As the great master teacher Yoda says, “If no (missteps) are you making, another game should you be playing.” And he is so right!  In fact, most of the world's great visionaries used this reframing of mistakes to their great advantage.  Take Thomas Edison for instance.  He tried to make that bulb in his office light oh so bright through electricity over 2,000 different times. Yet, he refused to ever say he made a mistake. Instead, he transcended these attempts as missteps; each one actually a revolutionary success. Because each time the bulb failed to light, he knew he had discovered a way that electricity would NOT WORK!  How many of us would have gotten frustrated, embarrased, or fearful that we would have never succeeded in this chosen endeavor if we were in his set of DO OVERS? Ok, I see some hands up and I feel ya! lol

So what can you do when you find yourself somehow being triggered by the dysfunctionally seductive force of such SHAME? One of the most magical elixirs is to BE THE SOURCE of assisting others in re-membering who they really are when they are feeling the same way. Perhaps the most valuable gift we can ever offer another is our raw vulnerability.  As Brene Brown writes, “When we deny our stories, they define us.  When we own our stories we get to write the ending.”  And by sharing our stories, infused with compassionate vulnerability with others, the end byproduct can be a support line to remind YOURSELF that you have wings when you've forgotten how high you can fly.  By daring greatly in this manner, you can slay the dragon of shame for both parties on the Love Line!

STORED RECORDS |

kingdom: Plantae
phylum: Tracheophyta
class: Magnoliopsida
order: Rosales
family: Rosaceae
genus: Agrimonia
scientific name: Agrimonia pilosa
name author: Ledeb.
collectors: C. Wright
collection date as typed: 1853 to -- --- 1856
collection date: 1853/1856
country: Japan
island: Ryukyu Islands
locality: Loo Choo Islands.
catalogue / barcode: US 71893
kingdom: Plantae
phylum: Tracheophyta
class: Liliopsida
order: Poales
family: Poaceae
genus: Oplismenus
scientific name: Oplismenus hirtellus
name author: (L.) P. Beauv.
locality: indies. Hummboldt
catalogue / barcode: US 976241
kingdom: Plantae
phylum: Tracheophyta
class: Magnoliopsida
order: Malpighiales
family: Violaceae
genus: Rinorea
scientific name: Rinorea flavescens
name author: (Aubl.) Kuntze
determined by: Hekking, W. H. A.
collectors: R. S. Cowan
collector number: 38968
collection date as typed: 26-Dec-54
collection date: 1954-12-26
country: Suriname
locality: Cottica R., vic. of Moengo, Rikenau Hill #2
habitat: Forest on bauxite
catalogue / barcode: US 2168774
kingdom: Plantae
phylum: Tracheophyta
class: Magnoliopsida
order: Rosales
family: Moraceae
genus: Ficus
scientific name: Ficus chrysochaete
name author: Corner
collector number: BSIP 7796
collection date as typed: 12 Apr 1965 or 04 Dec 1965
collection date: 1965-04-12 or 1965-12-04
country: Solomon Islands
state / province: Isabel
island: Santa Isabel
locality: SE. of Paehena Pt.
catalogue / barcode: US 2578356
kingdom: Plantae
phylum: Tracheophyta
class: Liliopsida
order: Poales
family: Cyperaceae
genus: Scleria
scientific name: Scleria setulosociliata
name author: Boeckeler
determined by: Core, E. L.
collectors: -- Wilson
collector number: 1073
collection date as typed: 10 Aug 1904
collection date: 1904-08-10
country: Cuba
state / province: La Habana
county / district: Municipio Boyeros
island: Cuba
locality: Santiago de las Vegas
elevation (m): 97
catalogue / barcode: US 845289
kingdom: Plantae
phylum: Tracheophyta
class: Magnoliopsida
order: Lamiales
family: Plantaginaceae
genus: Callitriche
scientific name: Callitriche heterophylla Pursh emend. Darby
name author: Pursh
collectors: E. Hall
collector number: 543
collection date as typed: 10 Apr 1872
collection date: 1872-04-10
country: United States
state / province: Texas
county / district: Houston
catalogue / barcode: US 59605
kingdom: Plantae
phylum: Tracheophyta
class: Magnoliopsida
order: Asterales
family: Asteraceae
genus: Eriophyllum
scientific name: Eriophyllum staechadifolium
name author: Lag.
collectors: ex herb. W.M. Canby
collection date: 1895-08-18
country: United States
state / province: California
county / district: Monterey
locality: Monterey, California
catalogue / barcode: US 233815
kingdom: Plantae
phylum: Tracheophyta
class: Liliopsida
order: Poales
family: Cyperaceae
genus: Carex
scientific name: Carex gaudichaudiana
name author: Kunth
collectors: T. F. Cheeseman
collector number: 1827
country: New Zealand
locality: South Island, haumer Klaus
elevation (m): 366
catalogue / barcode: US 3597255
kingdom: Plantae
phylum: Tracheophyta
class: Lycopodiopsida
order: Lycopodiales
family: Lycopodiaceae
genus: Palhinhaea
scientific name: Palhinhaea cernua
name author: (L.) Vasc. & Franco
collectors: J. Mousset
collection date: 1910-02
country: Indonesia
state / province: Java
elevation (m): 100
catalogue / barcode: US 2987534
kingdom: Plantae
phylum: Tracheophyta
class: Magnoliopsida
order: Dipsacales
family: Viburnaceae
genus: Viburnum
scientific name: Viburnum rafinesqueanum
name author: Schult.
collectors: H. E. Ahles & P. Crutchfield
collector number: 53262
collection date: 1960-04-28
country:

SET TASKS |
(1) List every figure named in the passage on missteps.
(2) For each statement, say whether it agrees with the passage on missteps: (a) Edison tried to light the bulb more than 2,000 times. (b) Edison described his failed attempts as mistakes. (c) The line about owning our stories is attributed to Yoda.
(3) Continue the passage on missteps from its last sentence.
The entries come from a separate source and bear no relation to the text.

ANSWERS BELOW |
(1) Yoda, Thomas Edison, Brene Brown

(2)
(a) Yes: "over 2,000 different times"
(b) No: "he refused to ever say he made a mistake"
(c) No: "As Brene Brown writes"

(3)
That's exactly what a friend did for me earlier this week.  And the result has been no thing short of a Harry Potter worthy magic miracle!  By him being kind and vulnerable enough to share his current Journey, he further cemented within me the KNOWINGNESS of my own SUPER HEROIC HIGHER SELF.  And at the end of our chat, he shared with me that in his vulnerability, a great deal of his shame had been lifted. He was even gifted by Spirit with a new game plan for how to move forward in a greater sense of peace in his current challenged relationship!  


Remember The New Age Nerd's definition of a sin is to suffer without meaning.  When we use our suffering to first learn and grow ourselves, and then bring that deeper insight and understanding back to others from a place of service, we are living out our true Hero's/Heroine's Journey whether we realize it or not!


So please re-member in the times when you are engaging the often confusing and  destructive emotion of SHAME, you are seen by the Universe as pure LOVE and the brightest of Light.  If you find yourself super challenged to hold that space for yourself, seek out your ‘Search and Rescue’ team. And if you don't yet have one, start NOW.  Get a blank notecard and write down a list of a few select Souls who have proven themselves as trust worthy in your life.  Individuals who will follow you into the darkness of the night, and pull you back into the light.  Give one of them a call and lean into their FAITH in you until you can hold it for yourself.  Better yet, hire a coach. It's our job to be a "Space Holder!"



And no matter what may have transpired in your past, it will NEVER change the fact that you are held as a magical miracle in this world always and in all ways!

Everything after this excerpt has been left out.